The main part of the land of Mars is situated in the Northern Hemisphere. It covers two-thirds of the entire globular surface. Rather than land, indeed, it should be called a network of land and water. The great continental block—so its orange tint declares it to be—is cut up in all possible directions by an intricate system of what appear to be waterways, running in perfectly straight lines—that is, along great circles of the globe—for distances varying from 350 to upward of 4,000 miles. They are frequently seen in duplicate, strictly parallel companions developing thirty to three hundred miles apart from the original formations. This mysterious phenomenon is evanescent, or rather periodical.
The canals invariably connect two bodies of water; hence they need no locks or hydraulic machinery; their course is on a dead level. The broadest of them are comparable with the Adriatic; those at the limit of visibility, stretching like the finest spider-threads across the disk, have a width of eighteen miles. “The canals,” Schiaparelli says, “may intersect among themselves at all possible angles, but by preference they converge toward the small spots to which we have given the name of lakes. For example, seven are seen to converge in Lacus Phœnicis, eight in Trivium Charontis, six in Lunæ Lacus, and six in Ismenius Lacus.”
These “lakes” evidently form an integral part of the canal system. They resemble huge railway junctions; and the largest of them—the “Eye of Mars” (Schiaparelli’s Lacus Solis)—seems, in Mr. Lowell’s phrase, like the hub of a five-spoked wheel. Mr. W. H. Pickering in 1892, and Mr. Percival Lowell in 1894, were amazed at their extraordinary abundance.
“Scattered over the orange-ochre groundwork of the continental regions of the planet,” the latter wrote, “are any number of dark, round spots. How many there may be it is not possible to state, as the better the seeing, the more of them there seem to be. In spite, however, of their great number, there is no instance of one occurring unconnected with a canal. What is more, there is apparently none which does not lie at the junction of several canals. Reversely, all the junctions appear to be provided with spots.”
Most of these foci are about 120 miles in diameter, and appear most precisely circular when most clearly seen. “Plotted upon a globe,” Mr. Lowell continues, “they and their connecting canals make a most curious network over all the orange-ochre equatorial parts of the planet, a mass of lines and knots, the one marking being as omnipresent as the other. Indeed, the spots are as peculiar and distinctive a feature of Mars as the canals themselves.”
Like the canals, too, they emerge periodically, and in the same but a retarded succession. They “are, therefore, in the first place, seasonal phenomena, and, in the second place, phenomena that depend for their existence upon the prior existence of the canals.”
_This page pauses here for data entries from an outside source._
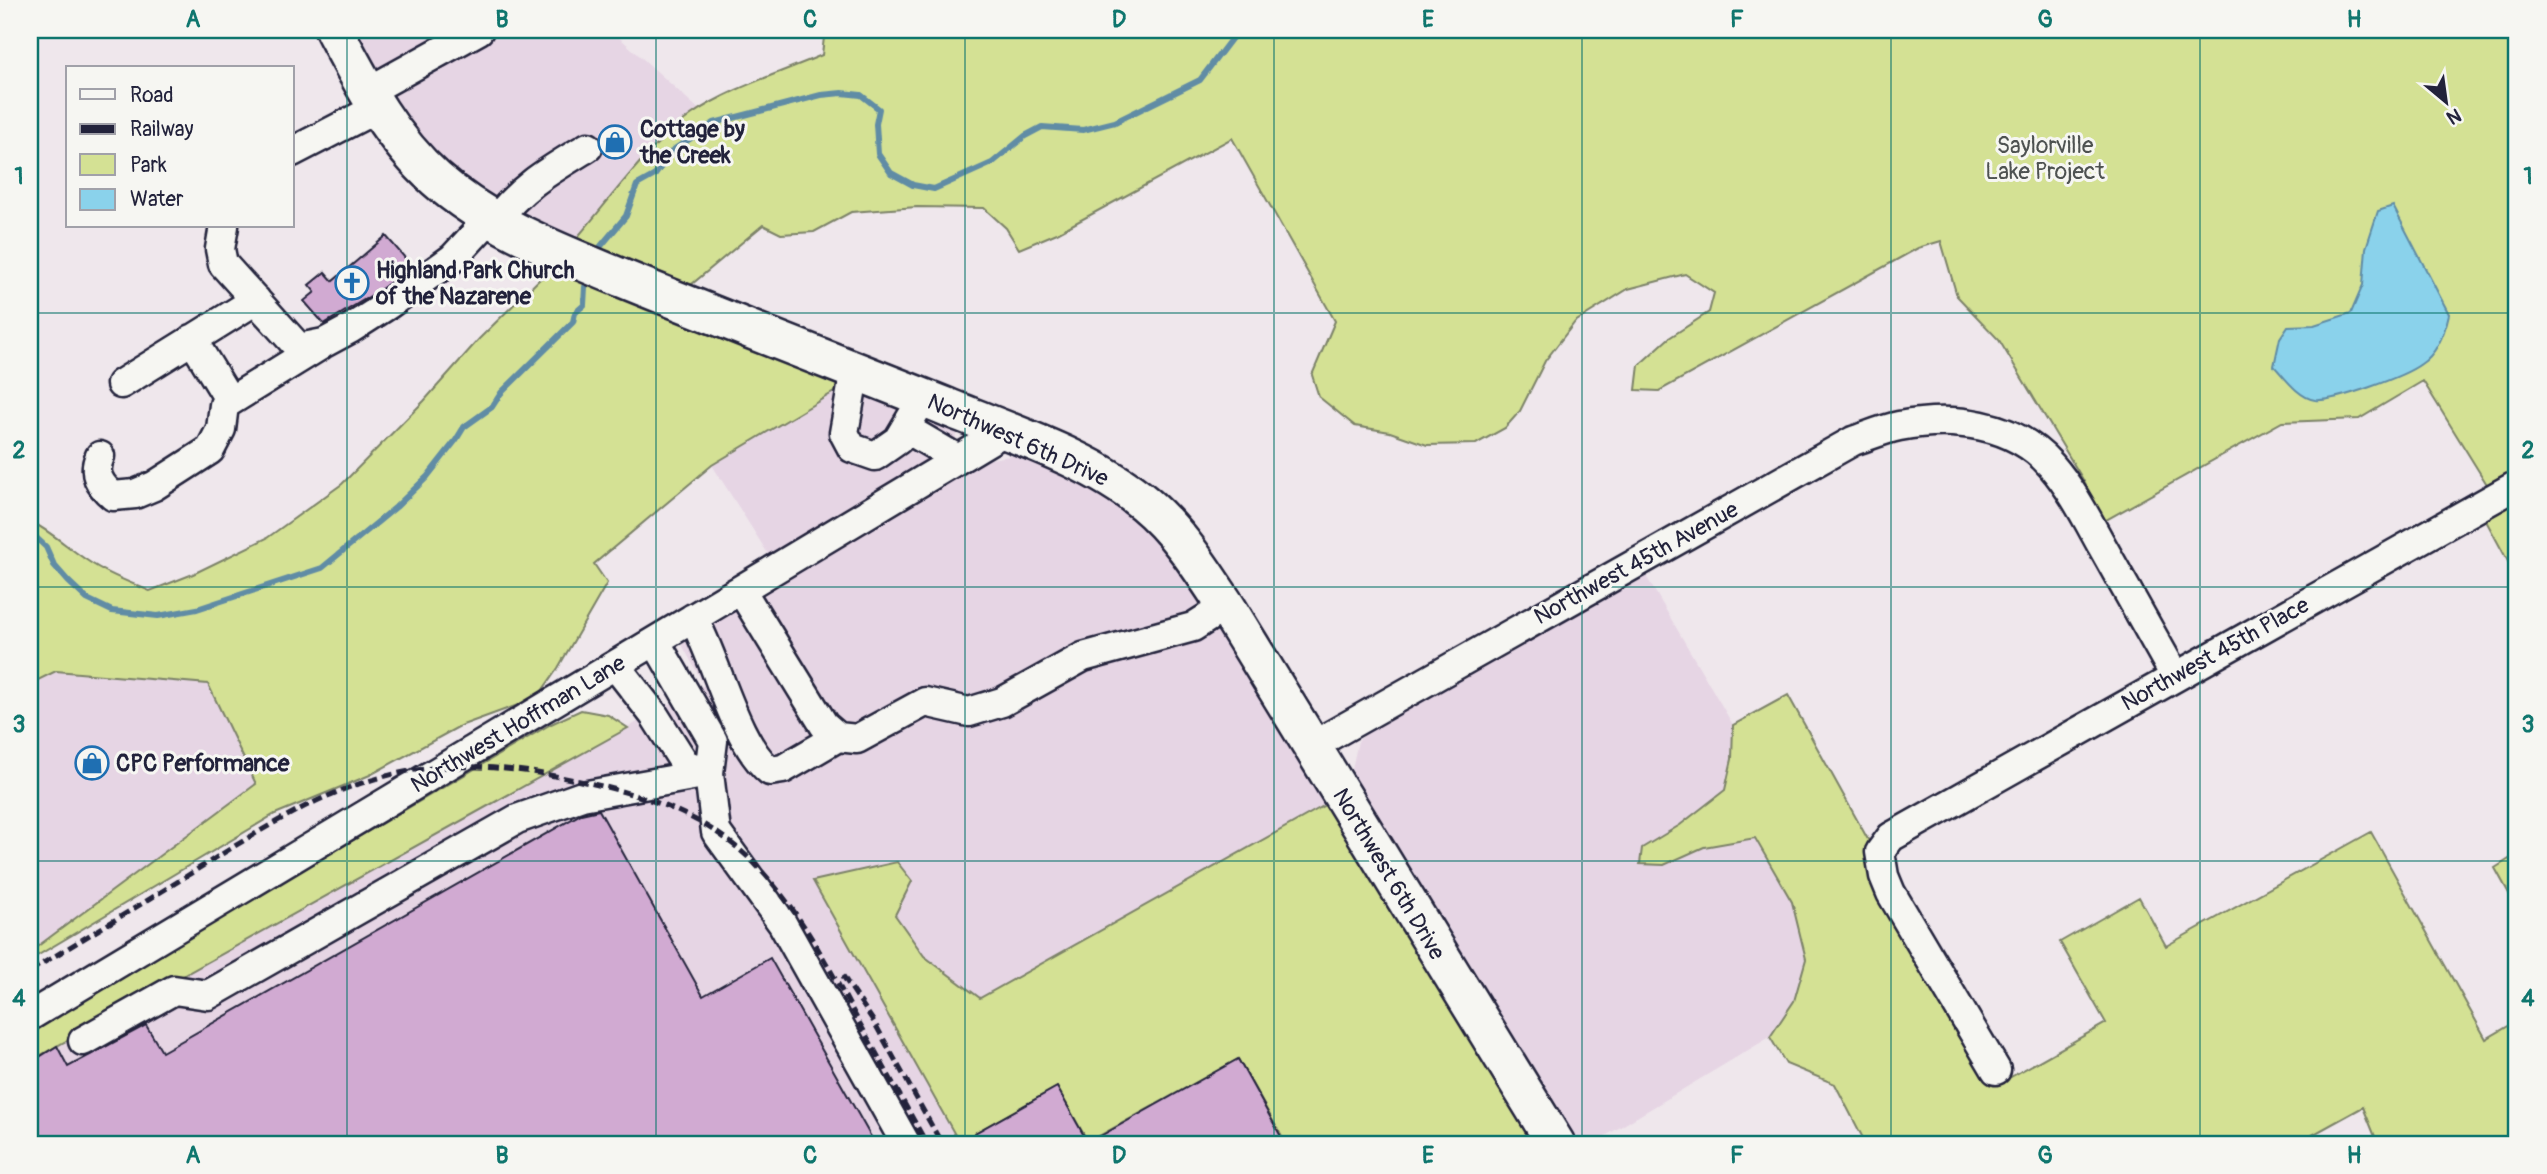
<svg xmlns="http://www.w3.org/2000/svg" width="2547" height="1174" font-family="Pangolin,sans-serif">
	<style>
		.built { fill: #e6d5e4 }
		.green { fill: #d4e194; stroke: #7b8268; stroke-width: 2 }
		.water { fill: #8ad2eb; stroke: #608ca5; stroke-width: 2 }
		.lines { fill: none; stroke-linecap: round; stroke-linejoin: round }
		.stream { stroke: #608ca5; stroke-width: 6 }
		.building { fill: #d1aad2; stroke: #22223b; stroke-width: 2 }
		.minor-casing { stroke: #22223b; stroke-width: 33 }
		.major-casing { stroke: #22223b; stroke-width: 42 }
		.minor { stroke: #f6f6f2; stroke-width: 28 }
		.major { stroke: #f6f6f2; stroke-width: 37 }
		.rail { stroke: #22223b; stroke-width: 5; stroke-dasharray: 10 5; stroke-linecap: butt }
		.grid { fill: none; stroke: #0f766e; stroke-width: 2; stroke-opacity: 0.55 }
		.labels { text-anchor: middle; dominant-baseline: central; stroke-width: 6; stroke-linejoin: round; paint-order: stroke }
		.poi-label { font-size: 23px; font-weight: bold; fill: #22223b; stroke: #f6f6f2; text-anchor: start }
		.park-label { font-size: 23px; fill: #4e5251; stroke: #f6f6f2 }
		.street-label { font-size: 23px; fill: #22223b; stroke: #f6f6f2 }
		.neatline { fill: none; stroke: #0f766e; stroke-width: 2.5 }
		.grid-label { font-size: 23px; text-anchor: middle; font-weight: bold; fill: #0f766e }
	</style>
	<rect width="100%" height="100%" fill="#efe7ec"/>
	<filter id="ink" filterUnits="userSpaceOnUse"><feTurbulence type="fractalNoise" baseFrequency=".0143" numOctaves="2"/><feDisplacementMap in="SourceGraphic" scale="14" xChannelSelector="R" yChannelSelector="G"/><feConvolveMatrix kernelMatrix="1 2 1 2 8 2 1 2 1" color-interpolation-filters="sRGB"/></filter>
	<g filter="url(#ink)">
		<path class="built" d="M334,30H611L714,123L601,246L484,215Z
			M854,380L943,419L956,432L955,444L772,560L712,465Z
			M1024,454L1059,466L1162,532L1334,800L980,999L924,956L895,915L912,881L897,862L814,881L975,1133L1057,1087L1088,1142L1238,1059L1286,1144H30V1061L704,685L680,641L990,459Z
			M1646,576L1733,725L1732,759L1725,790L1680,825L1643,848L1664,865L1704,847L1755,838L1792,902L1806,959L1794,1001L1770,1037L1592,1144H1574L1361,795L1352,769L1358,741L1380,722Z
			M56,671L208,684L256,784L30,952V684Z"/>
		<path class="green" d="M820,30H2517V476L2491,491L2423,381L2359,419L2282,422L2104,521L2082,478L1999,340L1957,296L1941,241L1918,248L1659,391L1636,390L1639,365L1669,338L1709,312L1714,293L1685,274L1628,289L1575,322L1545,361L1520,411L1505,428L1476,444L1427,445L1390,432L1355,426L1319,397L1312,375L1335,321L1232,138L1057,233L1019,249L1006,228L984,208L917,207L851,212L814,232L781,234L763,225L686,289L575,240C612,198 645,148 691,115C728,89 780,73 822,55L824,37Z
			M556,263L854,380L712,465L594,564L607,583L558,668L537,698L460,726L370,775L275,814L30,960V952L256,784L208,684L56,671L30,684V521C50,531 66,546 85,559C105,573 128,582 150,591L193,574L267,538L342,484L424,401L479,339Z
			M2517,501V578L2485,519Z
			M1788,695L1897,892L2009,1078L2106,1023L2060,942L2139,897L2166,946L2371,832L2486,1039L2517,1021V1144H2378L2363,1107L2296,1144H1866L1835,1084L1786,1064L1770,1037L1794,1001L1806,959L1792,902L1755,838L1704,847L1664,865L1640,864L1642,848L1680,825L1725,790L1732,759L1733,725Z
			M581,710L608,715L628,728L30,1061V1030L551,724Z
			M1334,800L1541,1144H1286L1238,1059L1088,1142L1057,1087L959,1142L813,881L897,862L912,881L895,915L924,956L980,998Z
			M2517,854V908L2495,868Z"/>
		<path class="water" d="M2393,206L2449,314C2445,332 2438,353 2421,364C2405,376 2335,402 2315,400C2299,398 2285,378 2274,366L2280,338L2288,326L2314,325L2351,313L2363,285L2366,248L2378,211Z"/>
		<g class="lines">
			<path class="stream" d="M601,246L626,216L637,185L655,175L673,150L714,123L821,95L842,93L861,95L879,109L876,124L878,154L891,173L913,185L934,189L992,163L1025,136L1042,127L1083,130L1115,122L1200,80L1238,30
				M30,532L46,547L54,565L68,581L87,599L112,611L158,616L197,609L322,568L396,507L427,477L456,440L464,427L492,407L501,393L573,322L575,313L584,305L585,287"/>
		</g>
		<path class="building" d="M386,236L412,266L380,290L324,324L304,301L315,292L309,285L325,272L333,281Z
			M599,810L703,996L770,958L875,1144H30V1089L39,1083L30,1063L57,1046L68,1067L146,1025L162,1052L581,814Z
			M1238,1059L1283,1140L1275,1144H981L975,1133L1057,1087L1088,1143Z"/>
		<g class="lines">
			<defs>
				<path id="minor" d="M367,92L479,30
					M292,152L377,108
					M495,221C523,185 549,171 588,147
					M224,226L220,249L223,264L299,348L324,343L350,329L389,304L453,258L490,218
					M192,339L230,401
					M855,370L844,433L852,448L875,456L898,440L923,398
					M121,384L256,300
					M905,428L958,459
					M100,456C92,474 100,485 113,496L135,494L154,486L210,450L221,429L224,405L321,345
					M741,590L824,725L838,737L857,739L925,702L969,712L1002,702L1083,657L1193,627L1226,606
					M693,618C717,660 735,743 770,771L783,769L838,737
					M615,665L654,715L685,764L709,773L713,741L655,641
					M1312,746L1853,441C1868,436 1884,429 1899,426C1952,416 2013,422 2051,465C2072,489 2087,519 2102,546C2126,589 2151,633 2175,676
					M30,1016L1005,431
					M83,1041L174,990L208,995L517,819L582,796L709,773L716,832L782,923L906,1144
					M1996,1070L1891,893L1884,876L1880,852L1891,837L2517,485"/>
				<path id="major" d="M334,30C362,83 390,138 436,179C489,226 559,252 624,279C732,323 839,364 947,407C1010,433 1092,459 1144,503C1178,531 1202,570 1226,606L1556,1144"/>
			</defs>
			<use href="#minor" class="minor-casing"/>
			<use href="#major" class="major-casing"/>
			<use href="#minor" class="minor"/>
			<use href="#major" class="major"/>
			<path class="rail" d="M30,971C81,940 134,909 185,877C256,833 325,786 409,771C467,761 532,770 589,783C651,797 710,818 755,864C798,908 826,962 855,1015C879,1058 903,1101 927,1144
				M843,976L874,1022L942,1144"/>
		</g>
	</g>
	<path class="grid" d="M347,30V1144M656,30V1144M965,30V1144M1274,30V1144M1582,30V1144M1891,30V1144M2200,30V1144M30,313H2517M30,587H2517M30,861H2517"/>
	<defs>
		<symbol id="shop-ring" viewBox="-11 -11 22 22"><circle r="9.5" fill="#f6f6f2" stroke="#1f6fb2" stroke-width="1.5"/><path d="M-5-2.5h2.3a2.7 3.5 0 0 1 5.4 0H5L5.5 6h-11ZM-1.5-2.5h3a1.5 2.3 0 0 0-3 0Z" fill="#1f6fb2"/></symbol>
		<symbol id="church-ring" viewBox="-11 -11 22 22"><circle r="9.5" fill="#f6f6f2" stroke="#1f6fb2" stroke-width="1.5"/><path d="M-1.2-6h2.4v3.5h3.3v2.4h-3.3V6h-2.4V-.1h-3.3v-2.4h3.3Z" fill="#1f6fb2"/></symbol>
	</defs>
	<g fill-rule="evenodd">
		<use href="#shop-ring" x="596" y="123" width="38" height="38"/>
		<use href="#church-ring" x="333" y="264" width="38" height="38"/>
		<use href="#shop-ring" x="73" y="744" width="38" height="38"/>
	</g>
	<g class="labels">
		<g class="poi-label">
			<text x="640" y="129">Cottage by<tspan x="640" dy="26">the Creek</tspan></text>
			<text x="376" y="270">Highland Park Church<tspan x="376" dy="26">of the Nazarene</tspan></text>
			<text x="116" y="763">CPC Performance</text>
		</g>
		<g class="park-label">
			<text x="2045" y="145">Saylorville<tspan x="2045" dy="26">Lake Project</tspan></text>
		</g>
		<g class="street-label">
			<text transform="translate(1018 440) rotate(24)">Northwest 6th Drive</text>
			<text transform="translate(1636 563) rotate(-29)">Northwest 45th Avenue</text>
			<text transform="translate(2215 654) rotate(-29)">Northwest 45th Place</text>
			<text transform="translate(518 724) rotate(-31)">Northwest Hoffman Lane</text>
			<text transform="translate(1389 874) rotate(59)">Northwest 6th Drive</text>
		</g>
	</g>
	<rect width="2547" height="1174" fill="none" stroke="#f6f6f2" stroke-width="77"/>
	<rect x="66" y="66" width="228" height="161" fill="#f6f6f2" stroke="#a1a1a9" stroke-width="2"/>
	<rect x="80" y="89" width="35" height="10" fill="#f6f6f2" stroke="#a1a1a9" stroke-width="2"/>
	<text x="130" y="102" font-size="21" fill="#22223b">Road</text>
	<rect x="80" y="124" width="35" height="10" fill="#22223b" stroke="#a1a1a9" stroke-width="2"/>
	<text x="130" y="136" font-size="21" fill="#22223b">Railway</text>
	<rect x="80" y="154" width="35" height="21" fill="#d4e194" stroke="#a1a1a9" stroke-width="2"/>
	<text x="130" y="172" font-size="21" fill="#22223b">Park</text>
	<rect x="80" y="189" width="35" height="21" fill="#8ad2eb" stroke="#a1a1a9" stroke-width="2"/>
	<text x="130" y="206" font-size="21" fill="#22223b">Water</text>
	<g transform="translate(2446 102) rotate(151)" stroke="#f6f6f2" stroke-width="5" paint-order="stroke">
	<path d="M0-5L12 26L0 18L-12 26Z" fill="#22223b"/>
	<text y="-10" font-size="19" font-weight="bold" text-anchor="middle" fill="#22223b">N</text>
	</g>
	<rect x="38" y="38" width="2470" height="1098" class="neatline"/>
	<g class="grid-label">
		<text x="193" y="27">A</text>
		<text x="502" y="27">B</text>
		<text x="810" y="27">C</text>
		<text x="1119" y="27">D</text>
		<text x="1428" y="27">E</text>
		<text x="1737" y="27">F</text>
		<text x="2045" y="27">G</text>
		<text x="2354" y="27">H</text>
		<text x="19" y="184">1</text>
		<text x="2528" y="184">1</text>
		<text x="19" y="458">2</text>
		<text x="2528" y="458">2</text>
		<text x="19" y="732">3</text>
		<text x="2528" y="732">3</text>
		<text x="19" y="1006">4</text>
		<text x="2528" y="1006">4</text>
		<text x="193" y="1163">A</text>
		<text x="502" y="1163">B</text>
		<text x="810" y="1163">C</text>
		<text x="1119" y="1163">D</text>
		<text x="1428" y="1163">E</text>
		<text x="1737" y="1163">F</text>
		<text x="2045" y="1163">G</text>
		<text x="2354" y="1163">H</text>
	</g>
</svg>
Mr. Lowell terms them “oases,” and does not shrink from the full implication of the term.
The most important result of the numerous observations of Mars, made during the oppositions of 1892 and 1894, was the recognition of a regular course of change dependent upon the succession of its seasons. Schiaparelli had long anticipated this result; he is commonly in advance of his time. These changes, moreover, when closely watched, are really self-explanatory. The alternate melting of the northern and southern snow-caps initiates and to some extent determines them. As summer advances in either hemisphere, the wasting of the corresponding white calotte can be followed in every minute particular. “The snowy regions are then seen to be successively notched at their edges; black holes and huge fissures are formed in their interiors; great isolated fragments many miles in extent stand out from the principal mass, dissolve, and disappear a little later. In short, the same divisions and movements of these icy fields present themselves to us at a glance that occur during the summer of our own arctic regions.”
Indeed, glaciation on Mars is much less durable than on the earth. In 1894 the southern snow-cap vanished to the last speck 59 days after the solstice and the remnant usually left looks scarcely enough to make a comfortable cap for Ben Nevis. An immense quantity of water is thus set free. The polar seas overflow; gigantic inundations reinforced, doubtless, from other sources, spread to the tropics; Syrtis regions of marsh or bog deepen in hue, and become distinctly aqueous; canals dawn on the sight, and grow into undeniable realities. We seem driven to believe that they discharge the function of flood-emissaries.
Mr. Lowell does not hesitate to pronounce them of artificial formation, and, on that large assumption, the purpose of their connection with his “oases” becomes transparently clear. They bring to these Tadmors in the wilderness the water supply by which they are made to “blossom as the rose.” The junction-spots, we are told, do not enlarge when the vernal freshet reaches them; they only darken through the sudden development of vegetation. These circular “districts, artificially fertilized by the canal system,” are strewn broadcast over vast desert areas, the orange-ochreous sections of Mars, covering the greater part of its surface, but deep buried in the millennial dust of disintegrated red sandstone strata.